Seasoned Advice Asked by Ben Mordecai on September 26, 2021
Certainly there must be a best practice for brewing iced tea at home without a plastic container, right?
Stephie's answer covers a couple convenient options: there are large ceramic pots, and any stainless steel vessel can work. (Traditionally, metal has been frowned upon for tea brewing because it loses heat too quickly, and many people are particular about maintaining a consistent temperature during brewing. I think that concern is overblown, particularly if you aren't serving the tea hot.)
I'd also just challenge the assumption from the question that glass containers will shatter when used for brewing. It's really a question of the type of glass.

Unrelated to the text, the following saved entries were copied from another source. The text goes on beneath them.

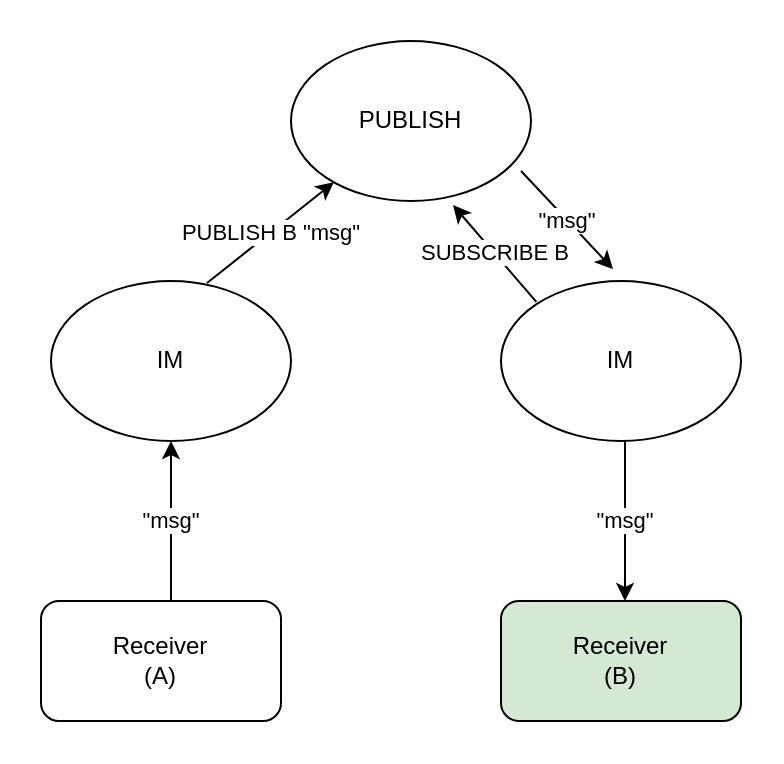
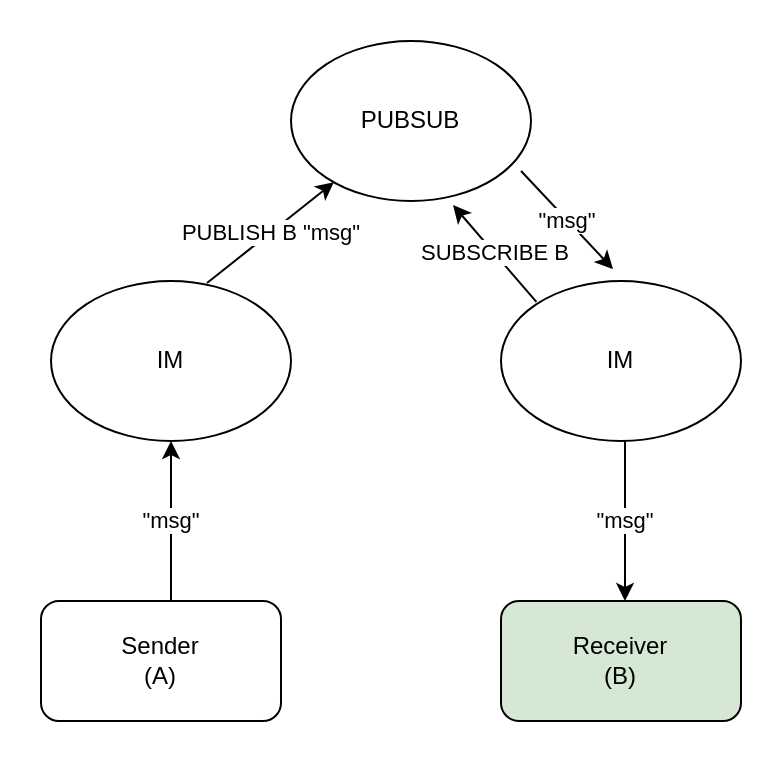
  <mxCell id="0" />
  <mxCell id="1" parent="0" />
  <mxCell id="2" value="IM" style="ellipse;whiteSpace=wrap;html=1;" vertex="1" parent="1"><mxGeometry x="25" y="140" width="120" height="80" as="geometry" /></mxCell>
- <mxCell id="3" value="Receiver&lt;br&gt;(A)" style="rounded=1;whiteSpace=wrap;html=1;" vertex="1" parent="1"><mxGeometry x="20" y="300" width="120" height="60" as="geometry" /></mxCell>
+ <mxCell id="3" value="Sender&lt;br&gt;(A)" style="rounded=1;whiteSpace=wrap;html=1;" vertex="1" parent="1"><mxGeometry x="20" y="300" width="120" height="60" as="geometry" /></mxCell>
  <mxCell id="4" value="Receiver&lt;br&gt;(B)" style="rounded=1;whiteSpace=wrap;html=1;fillColor=#d5e8d4;" vertex="1" parent="1"><mxGeometry x="250" y="300" width="120" height="60" as="geometry" /></mxCell>
  <mxCell id="5" value="PUBLISH B &quot;msg&quot;" style="endArrow=classic;html=1;exitX=0.65;exitY=0.013;exitDx=0;exitDy=0;exitPerimeter=0;" edge="1" parent="1" source="2" target="9"><mxGeometry width="50" height="50" relative="1" as="geometry"><mxPoint x="61" y="300" as="sourcePoint" /><mxPoint x="61" y="223" as="targetPoint" /></mxGeometry></mxCell>
  <mxCell id="6" value="&quot;msg&quot;" style="endArrow=classic;html=1;entryX=0.5;entryY=0;entryDx=0;entryDy=0;exitX=0.5;exitY=1;exitDx=0;exitDy=0;" edge="1" parent="1"><mxGeometry width="50" height="50" relative="1" as="geometry"><mxPoint x="312" y="220" as="sourcePoint" /><mxPoint x="312" y="300" as="targetPoint" /></mxGeometry></mxCell>
  <mxCell id="7" value="IM" style="ellipse;whiteSpace=wrap;html=1;" vertex="1" parent="1"><mxGeometry x="250" y="140" width="120" height="80" as="geometry" /></mxCell>
  <mxCell id="8" value="&quot;msg&quot;" style="endArrow=classic;html=1;entryX=0.5;entryY=1;entryDx=0;entryDy=0;" edge="1" parent="1" target="2"><mxGeometry width="50" height="50" relative="1" as="geometry"><mxPoint x="85" y="300" as="sourcePoint" /><mxPoint x="135" y="250" as="targetPoint" /></mxGeometry></mxCell>
- <mxCell id="9" value="PUBLISH" style="ellipse;whiteSpace=wrap;html=1;" vertex="1" parent="1"><mxGeometry x="145" y="20" width="120" height="80" as="geometry" /></mxCell>
+ <mxCell id="9" value="PUBSUB" style="ellipse;whiteSpace=wrap;html=1;" vertex="1" parent="1"><mxGeometry x="145" y="20" width="120" height="80" as="geometry" /></mxCell>
  <mxCell id="10" value="&quot;msg&quot;" style="endArrow=classic;html=1;entryX=0.217;entryY=0.088;entryDx=0;entryDy=0;entryPerimeter=0;exitX=0.917;exitY=0.75;exitDx=0;exitDy=0;exitPerimeter=0;" edge="1" parent="1"><mxGeometry width="50" height="50" relative="1" as="geometry"><mxPoint x="260.04" y="85" as="sourcePoint" /><mxPoint x="306" y="134.04" as="targetPoint" /></mxGeometry></mxCell>
  <mxCell id="11" value="SUBSCRIBE B" style="endArrow=classic;html=1;entryX=0.775;entryY=0.963;entryDx=0;entryDy=0;entryPerimeter=0;" edge="1" parent="1"><mxGeometry width="50" height="50" relative="1" as="geometry"><mxPoint x="267.689" y="150.479" as="sourcePoint" /><mxPoint x="226" y="102.04" as="targetPoint" /></mxGeometry></mxCell>
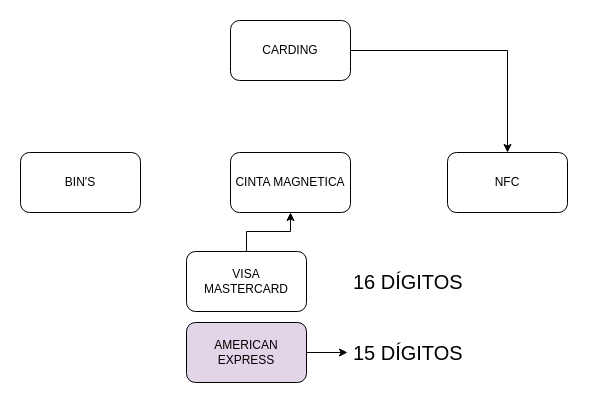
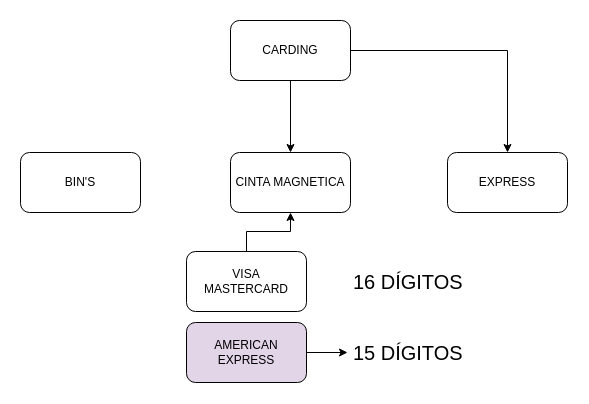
  <mxCell id="0" />
  <mxCell id="1" parent="0" />
  <mxCell id="2" value="CINTA MAGNETICA" style="rounded=1;whiteSpace=wrap;html=1;" vertex="1" parent="1"><mxGeometry x="230" y="152" width="120" height="60" as="geometry" /></mxCell>
- <mxCell id="3" value="NFC" style="rounded=1;whiteSpace=wrap;html=1;" vertex="1" parent="1"><mxGeometry x="447" y="152" width="120" height="60" as="geometry" /></mxCell>
+ <mxCell id="3" value="EXPRESS" style="rounded=1;whiteSpace=wrap;html=1;" vertex="1" parent="1"><mxGeometry x="447" y="152" width="120" height="60" as="geometry" /></mxCell>
+ <mxCell id="4" style="edgeStyle=orthogonalEdgeStyle;rounded=0;orthogonalLoop=1;jettySize=auto;html=1;" edge="1" parent="1" source="6" target="2"><mxGeometry relative="1" as="geometry" /></mxCell>
  <mxCell id="5" style="edgeStyle=orthogonalEdgeStyle;rounded=0;orthogonalLoop=1;jettySize=auto;html=1;" edge="1" parent="1" source="6" target="3"><mxGeometry relative="1" as="geometry" /></mxCell>
  <mxCell id="6" value="CARDING" style="rounded=1;whiteSpace=wrap;html=1;" vertex="1" parent="1"><mxGeometry x="230" y="20" width="120" height="60" as="geometry" /></mxCell>
  <mxCell id="7" value="BIN'S" style="rounded=1;whiteSpace=wrap;html=1;" vertex="1" parent="1"><mxGeometry x="20" y="152" width="120" height="60" as="geometry" /></mxCell>
  <mxCell id="8" style="edgeStyle=orthogonalEdgeStyle;rounded=0;orthogonalLoop=1;jettySize=auto;html=1;fontSize=20;" edge="1" parent="1" source="9" target="2"><mxGeometry relative="1" as="geometry" /></mxCell>
  <mxCell id="9" value="VISA&lt;br&gt;MASTERCARD" style="rounded=1;whiteSpace=wrap;html=1;" vertex="1" parent="1"><mxGeometry x="186" y="251" width="120" height="60" as="geometry" /></mxCell>
  <mxCell id="10" style="edgeStyle=orthogonalEdgeStyle;rounded=0;orthogonalLoop=1;jettySize=auto;html=1;fontSize=20;" edge="1" parent="1" source="11" target="13"><mxGeometry relative="1" as="geometry" /></mxCell>
  <mxCell id="11" value="AMERICAN EXPRESS" style="rounded=1;whiteSpace=wrap;html=1;fillColor=#e1d5e7;" vertex="1" parent="1"><mxGeometry x="186" y="322" width="120" height="60" as="geometry" /></mxCell>
  <mxCell id="12" value="&lt;font style=&quot;font-size: 20px&quot;&gt;16 DÍGITOS&amp;nbsp;&lt;/font&gt;" style="text;html=1;align=center;verticalAlign=middle;resizable=0;points=[];autosize=1;strokeColor=none;fillColor=none;" vertex="1" parent="1"><mxGeometry x="347" y="270.5" width="125" height="21" as="geometry" /></mxCell>
  <mxCell id="13" value="&lt;font style=&quot;font-size: 20px&quot;&gt;15 DÍGITOS&amp;nbsp;&lt;/font&gt;" style="text;html=1;align=center;verticalAlign=middle;resizable=0;points=[];autosize=1;strokeColor=none;fillColor=none;" vertex="1" parent="1"><mxGeometry x="347" y="341.5" width="125" height="21" as="geometry" /></mxCell>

Glass vessels designed for hot liquids are usually produced from borosilicate glass, the same stuff used for most glass laboratory equipment. For example, borosilicate lab beakers are commonly available up to 5 liters, with pouring spouts as an option. The downside is most lab glassware doesn't have convenient handles. And beakers don't generally have lids, so storage in the same vessel is less convenient. (I have been known to brew tea in my 2-liter Erlenmeyer flask, which can be conveniently corked for storage; I guarantee it will get interesting looks from guests.)
I would, however, be careful with cooking glassware that is not specifically advertised as borosilicate glass. Much "pyrex" glassware, for example, has switched in the past few decades to a soda-lime glass formula, which is more susceptible to thermal shock breakage (though cheaper to manufacture). Ironically, you're often better off buying dedicated "professional" lab glassware for a cheaper price than the expensive non-borosilicate stuff often marketed in kitchen stores.
Personally, I've also found heavy-duty traditional canning jars to work fine for brewing tea. And they're usually available quite cheaply up to 2-quart size, with standard lids (including pourable flip-cap ones, if you look for them) so you wouldn't even need to change vessels from brewing to storage. (I'd be careful with the gallon-size ones, which often aren't built for standard canning and more susceptible to fracture.) Just don't "abuse" them or "beat them up" -- avoid metal stirring and cleaning utensils or rough handling, and periodically check for any sign of flaws.
Although it will generally take many thermal cycles before canning jars will crack, you can limit the stress by pouring a small amount of hot water in the bottom first (the most common breakage point in canning jars is around the bottom), "swishing" a bit, and then gradually filling the rest of the way -- or emptying that small amount and re-filling, sort of like "warming" a traditional teapot. Traditional ceramic pots are sometimes seen to crack over time too if you don't do this.
Correct answer by Athanasius on September 26, 2021
A reasonably large teapot would probably be the classic choice. 1-2 liter or up to 1/2 gallon should be available either online or from your local kitchen store.
For those cases where a teapot is not available, any stainless steel (= non-reactive) cooking pot should do, up to your largest stock pot for big batches. They generally come with a lid, but you'd have to ladle your tea or transfer to one or many vessels with better pouring properties.
If you want a really, really big batch, pick a large electric canner (comes with integrated heater) with a spout. That should get you around 20 quarts of tea.
Answered by Stephie on September 26, 2021
You can brew ice tea with cold water. In fact the results are usually a sweeter more refreshing tea ( I am not talking about sugar).
Fill your glass container with cold water, use as much tea as you like for the quantity and let it steep for between an hour and hour + half.
The cold water doesn't draw out the woodiness of the tannins like hot water does.